Job item =>
Where does "rounded" appear in the data? Return each line that holds it.

Hardware design source data =>
= = = = =

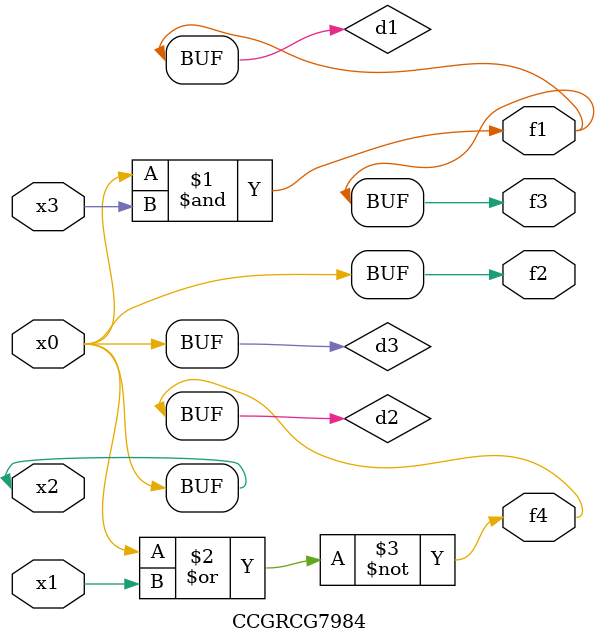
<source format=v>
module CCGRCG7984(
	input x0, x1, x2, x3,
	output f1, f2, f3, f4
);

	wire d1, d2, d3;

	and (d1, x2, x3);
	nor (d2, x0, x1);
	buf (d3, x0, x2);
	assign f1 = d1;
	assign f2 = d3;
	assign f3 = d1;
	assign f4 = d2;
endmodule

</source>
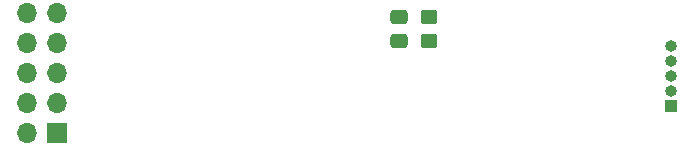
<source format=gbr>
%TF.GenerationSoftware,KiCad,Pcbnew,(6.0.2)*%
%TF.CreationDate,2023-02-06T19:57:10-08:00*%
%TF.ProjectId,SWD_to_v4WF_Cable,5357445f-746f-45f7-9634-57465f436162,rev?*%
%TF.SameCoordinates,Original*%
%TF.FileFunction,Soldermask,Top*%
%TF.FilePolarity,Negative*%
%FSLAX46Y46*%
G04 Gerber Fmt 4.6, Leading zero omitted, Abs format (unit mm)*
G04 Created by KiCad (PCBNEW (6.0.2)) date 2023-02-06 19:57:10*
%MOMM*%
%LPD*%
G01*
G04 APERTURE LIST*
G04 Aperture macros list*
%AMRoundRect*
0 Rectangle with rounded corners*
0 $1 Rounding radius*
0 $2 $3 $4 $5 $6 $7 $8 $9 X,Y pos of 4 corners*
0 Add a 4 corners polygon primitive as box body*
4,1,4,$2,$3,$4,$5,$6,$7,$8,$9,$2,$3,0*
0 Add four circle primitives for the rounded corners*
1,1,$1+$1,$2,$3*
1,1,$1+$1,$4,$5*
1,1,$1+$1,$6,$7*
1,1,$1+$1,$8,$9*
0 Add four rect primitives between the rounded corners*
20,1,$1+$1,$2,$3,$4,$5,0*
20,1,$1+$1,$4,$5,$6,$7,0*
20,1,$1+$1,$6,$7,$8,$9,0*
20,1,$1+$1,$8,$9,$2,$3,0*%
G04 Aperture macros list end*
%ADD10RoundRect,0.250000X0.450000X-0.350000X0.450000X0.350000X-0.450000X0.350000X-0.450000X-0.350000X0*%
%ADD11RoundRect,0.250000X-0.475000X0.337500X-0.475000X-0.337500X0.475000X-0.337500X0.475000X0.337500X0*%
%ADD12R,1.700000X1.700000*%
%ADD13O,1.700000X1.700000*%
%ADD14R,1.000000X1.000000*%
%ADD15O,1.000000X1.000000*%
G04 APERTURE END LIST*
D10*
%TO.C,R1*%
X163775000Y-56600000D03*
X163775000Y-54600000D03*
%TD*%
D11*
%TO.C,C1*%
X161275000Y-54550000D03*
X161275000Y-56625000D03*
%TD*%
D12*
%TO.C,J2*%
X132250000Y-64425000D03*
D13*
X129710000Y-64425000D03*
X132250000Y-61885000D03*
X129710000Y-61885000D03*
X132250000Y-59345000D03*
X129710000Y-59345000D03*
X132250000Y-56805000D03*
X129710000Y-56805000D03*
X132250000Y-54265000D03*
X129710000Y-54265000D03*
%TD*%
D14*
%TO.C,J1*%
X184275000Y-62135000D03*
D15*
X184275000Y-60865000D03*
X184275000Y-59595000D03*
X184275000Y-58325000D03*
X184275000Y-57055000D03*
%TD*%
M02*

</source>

= = = = =

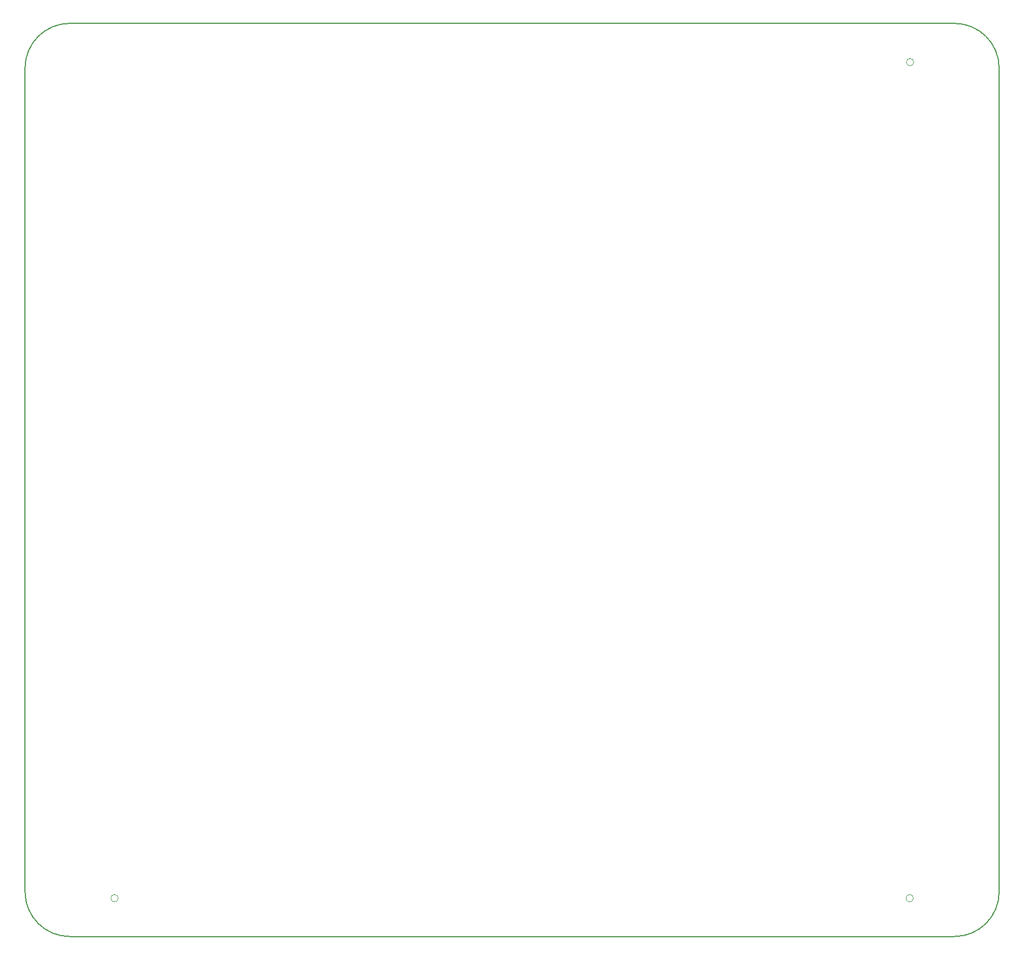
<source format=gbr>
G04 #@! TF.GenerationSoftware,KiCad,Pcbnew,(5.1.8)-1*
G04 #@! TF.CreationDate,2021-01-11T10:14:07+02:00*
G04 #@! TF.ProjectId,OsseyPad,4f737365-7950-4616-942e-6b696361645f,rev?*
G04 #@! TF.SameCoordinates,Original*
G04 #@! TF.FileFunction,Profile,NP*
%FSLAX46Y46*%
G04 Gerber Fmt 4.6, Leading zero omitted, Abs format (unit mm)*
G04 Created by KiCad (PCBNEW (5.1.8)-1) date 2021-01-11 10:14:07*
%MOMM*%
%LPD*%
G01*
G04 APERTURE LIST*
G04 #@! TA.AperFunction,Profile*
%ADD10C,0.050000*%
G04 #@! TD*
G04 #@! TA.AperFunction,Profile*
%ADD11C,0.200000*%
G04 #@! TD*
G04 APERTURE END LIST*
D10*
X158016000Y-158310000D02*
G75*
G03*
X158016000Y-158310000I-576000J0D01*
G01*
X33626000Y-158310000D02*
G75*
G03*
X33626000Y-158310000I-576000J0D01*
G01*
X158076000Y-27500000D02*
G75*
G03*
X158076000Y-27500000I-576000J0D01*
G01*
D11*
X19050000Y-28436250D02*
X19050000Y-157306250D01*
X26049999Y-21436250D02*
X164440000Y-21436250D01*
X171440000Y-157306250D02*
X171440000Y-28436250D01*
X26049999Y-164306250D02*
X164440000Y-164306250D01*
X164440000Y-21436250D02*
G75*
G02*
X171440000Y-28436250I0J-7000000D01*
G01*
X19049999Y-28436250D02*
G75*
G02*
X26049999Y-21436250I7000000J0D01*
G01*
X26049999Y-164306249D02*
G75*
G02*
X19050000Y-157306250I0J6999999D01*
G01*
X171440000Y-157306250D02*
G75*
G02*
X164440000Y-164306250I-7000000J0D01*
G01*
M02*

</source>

= = = = =

Solved exercise =>
0 Rectangle with rounded corners*
0 Add four circle primitives for the rounded corners*
0 Add four rect primitives between the rounded corners*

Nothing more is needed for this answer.